I’ve used IBM’s Watson to illustrate the difficulties here, but I could have picked failures with virtual GPs service,  diagnosticsor others. I’m sure organizations like these will succeed in the long run, but we can explore why some of these failures were likely.

To understand something of the scale of the challenge we can look all the way back to where the field started with the cyberneticists of the 1940s.

One cyberneticist, W. Ross Ashby, conceived several laws, one being his Law of Requisite Variety. This law should be better known, as it explains the root of all sorts of intractable problems in IT, from why large public sector IT projects tend not to go well, to why IT methodologies such as PRINCE II mostly don’t work, to why we should be very worried about our abilities to control super-intelligent AI. The law states that “only variety can control variety.” That is, if you have a system and you are trying to control it with another system, the control system must have at least as much complexity as the target system; else, it won’t be able to cope with all its outputs, and there will be an escape. 

In a game like chess, all the information needed to calculate the optimum outcome is included on the board – chess is hard, but the variety is not great. But in the world of front-line doctoring, there is incredible variety, and you need incredible complexity to supply the right outputs. This presents an immense challenge for AI: the real-world patients will be training material edge cases, but the AI would need to solve them effectively in one shot. We find they cannot, and escape is inevitable, such as the medical AI that agreed a patient should kill herself, one that was solving problems but was maybe racist, or one that was definitely racist. Could a future medic’s workday involve running the surgery, doing the admin, and checking if the AI assistant has had a racist incident? 

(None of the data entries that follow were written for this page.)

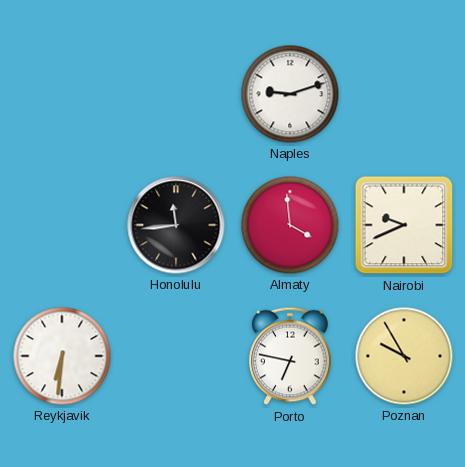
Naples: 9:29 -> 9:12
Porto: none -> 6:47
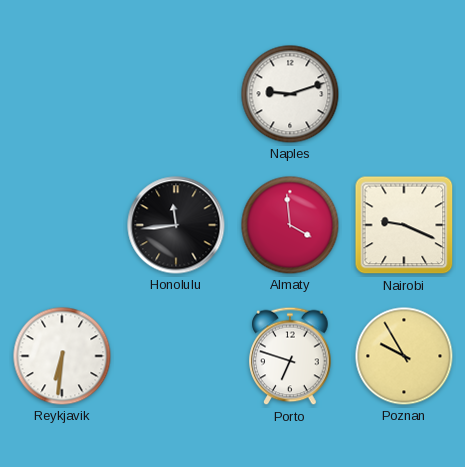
Nairobi: 9:41 -> 9:19
Porto: 6:47 -> 6:48
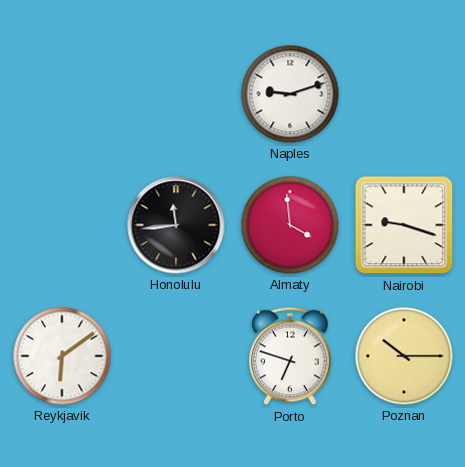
Nairobi: 9:19 -> 9:18
Reykjavik: 6:31 -> 6:09
Poznan: 9:55 -> 10:15
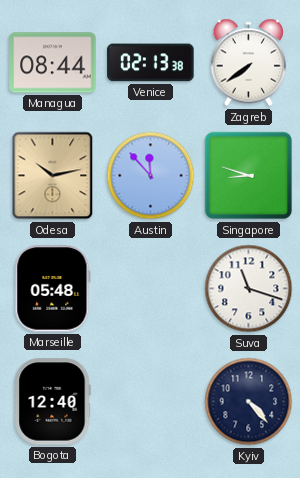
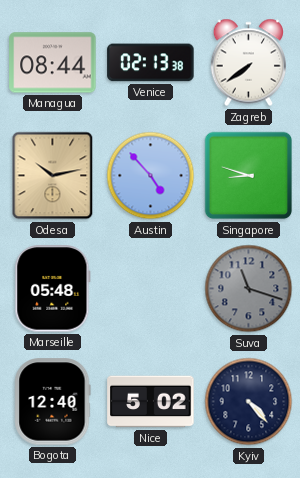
Austin: 11:53 -> 4:53
Suva dial: white -> grey
Nice: none -> 5:02
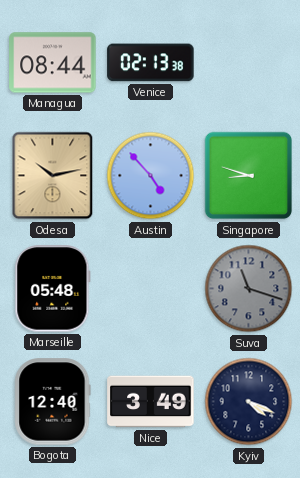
Zagreb: 7:39 -> none
Nice: 5:02 -> 3:49
Kyiv: 4:23 -> 4:19
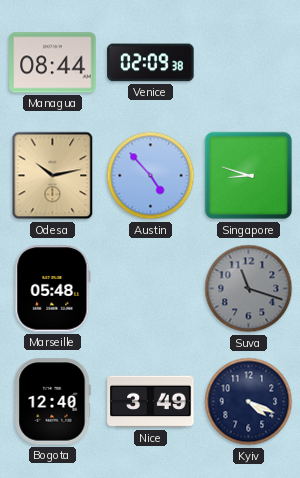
Venice: 02:13 -> 02:09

There is another problem in adopting AI into health care that probably has a technical name, but I will term it the “bus stop granny carnage problem.” If someone crashes their car into a bus stop and kills three beloved grannies, then it would be a big story on local news. If an autonomous car did the same, it would be a global news story, probably resulting in lawsuits and legislation. The point being we’re currently much more tolerant of human fallibility than we are of machine fallibility, and the bar for automated technology outcomes is, therefore, higher than it is for humans. This is somewhat rational, as a single human can only do so much harm, but AI will scale, and so mistakes would be replicated. 

Ultimately, these barriers make it extremely challenging to introduce AI into front-line care to replace humans. But that doesn’t necessarily matter, as health care AI can still provide huge transformational benefits.